Question

Let $A = \{x : x \in \mathbb{R}, \, x \text{ is not a positive integer}\}$. Define $f: A \to \mathbb{R}$ as $f(x) = \dfrac{2x}{x-1}$, then $f$ is:

• A. Injective but not surjective
• B. Surjective but not injective
• C. Bijective
• D. Neither injective nor surjective

Hint:

For rational functions of the form \(\frac{ax+b}{cx+d}\), the horizontal asymptote \(y = a/c\) is always excluded from the range.
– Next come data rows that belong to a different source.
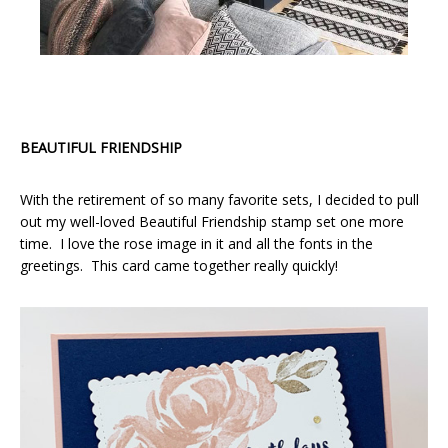
BEAUTIFUL FRIENDSHIP
With the retirement of so many favorite sets, I decided to pull
out my well-loved Beautiful Friendship stamp set one more
time. I love the rose image in it and all the fonts in the
greetings. This card came together really quickly!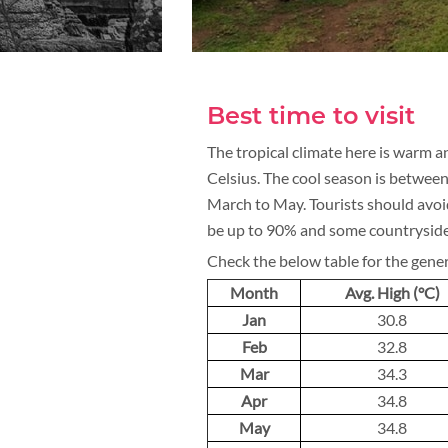
Best time to visit
The tropical climate here is warm
Celsius. The cool season is betwee
March to May. Tourists should avo
be up to 90% and some countryside
Check the below table for the gene
Month
Avg. High (°C)
Jan
30.8
Feb
32.8
Mar
34.3
Apr
34.8
May
34.8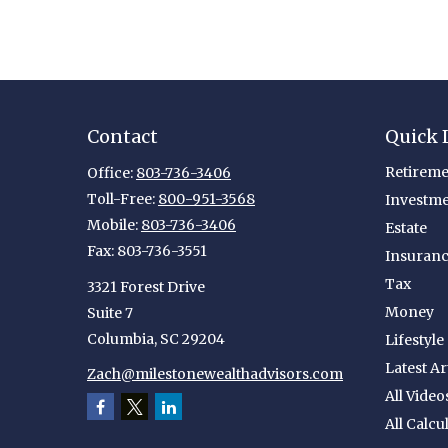
Contact
Quick 
Retireme
Office:
803-736-3406
Toll-Free:
800-951-3568
Investm
Mobile:
803-736-3406
Estate
Fax:
803-736-3551
Insuran
Tax
3321 Forest Drive
Money
Suite 7
Columbia,
SC
29204
Lifestyle
Latest Ar
Zach@milestonewealthadvisors.com
All Video
All Calcu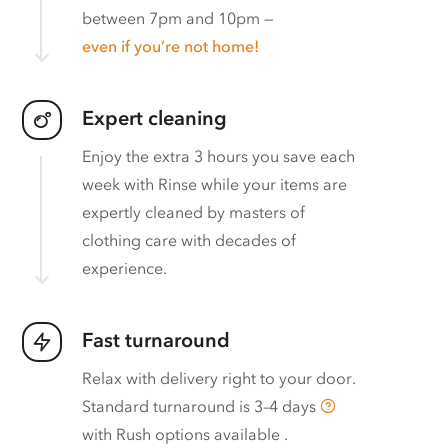
between 7pm and 10pm —
even if you’re not home!
Expert cleaning
Enjoy the extra 3 hours you save each
week with Rinse while your items are
expertly cleaned by masters of
clothing care with decades of
experience.
Fast turnaround
Relax with delivery right to your door.
Standard turnaround is
3–4 days
with
Rush options available
.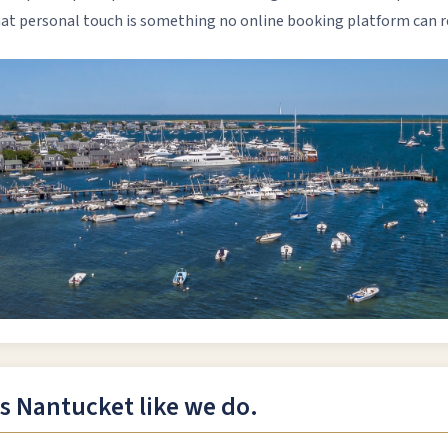
That personal touch is something no online booking platform can r
 Nantucket like we do.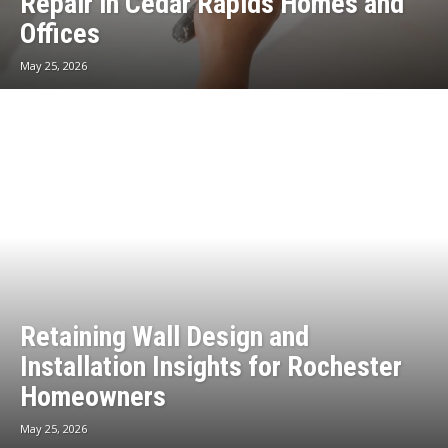
Repair in Cedar Rapids Homes and
Offices
May 25, 2026
Retaining Wall Design and
Installation Insights for Rochester
Homeowners
May 25, 2026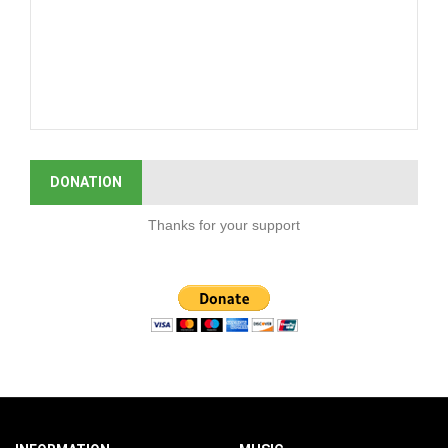
DONATION
Thanks for your support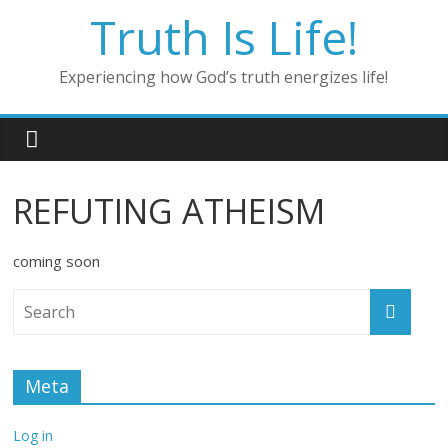
Skip
Truth Is Life!
to
content
Experiencing how God’s truth energizes life!
REFUTING ATHEISM
coming soon
Meta
Log in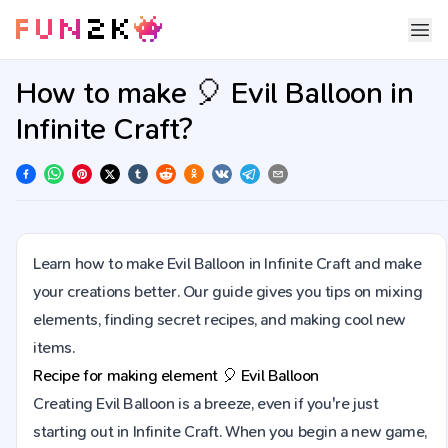
How to make 🎈 Evil Balloon in
Infinite Craft?
Learn how to make Evil Balloon in Infinite Craft and make
your creations better. Our guide gives you tips on mixing
elements, finding secret recipes, and making cool new
items.
Recipe for making element
🎈
Evil Balloon
Creating Evil Balloon is a breeze, even if you're just
starting out in Infinite Craft. When you begin a new game,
Since the codomain here is \(R\), the exclusion of \(y=2\) immediately proves the function is not surjective.

Answer 1

The Correct Option is A

Step 1: Understanding the Concept:
To determine the nature of the function, we check for injectivity (one-to-one) by seeing if \(f(x_1) = f(x_2)\) implies \(x_1 = x_2\). We check for surjectivity (onto) by determining if the range of the function is equal to the codomain (\(R\)).

Step 2: Detailed Explanation:
1. Injectivity: Assume \(f(x_1) = f(x_2)\): \[ \frac{2x_1}{x_1-1} = \frac{2x_2}{x_2-1} \] \[ 2x_1(x_2-1) = 2x_2(x_1-1) \] \[ x_1x_2 - x_1 = x_2x_1 - x_2 \implies -x_1 = -x_2 \implies x_1 = x_2 \] Thus, the function is Injective. 2. Surjectivity: Let \(y = \frac{2x}{x-1}\). We solve for \(x\) in terms of \(y\): \[ y(x-1) = 2x \implies yx - y = 2x \implies x(y-2) = y \] \[ x = \frac{y}{y-2} \] For \(x\) to be defined, \(y \neq 2\). Additionally, the domain \(A\) excludes positive integers. If we pick a value of \(y\) such that \(x\) results in a positive integer (e.g., if \(y=4\), then \(x = 4/(4-2) = 2\)), that \(y\) has no pre-image in set \(A\). Furthermore, \(y=2\) is never reached because the horizontal asymptote is \(y=2\). Since the range does not cover all of \(R\), it is not surjective.

Step 3: Final Answer
The function is injective but not surjective.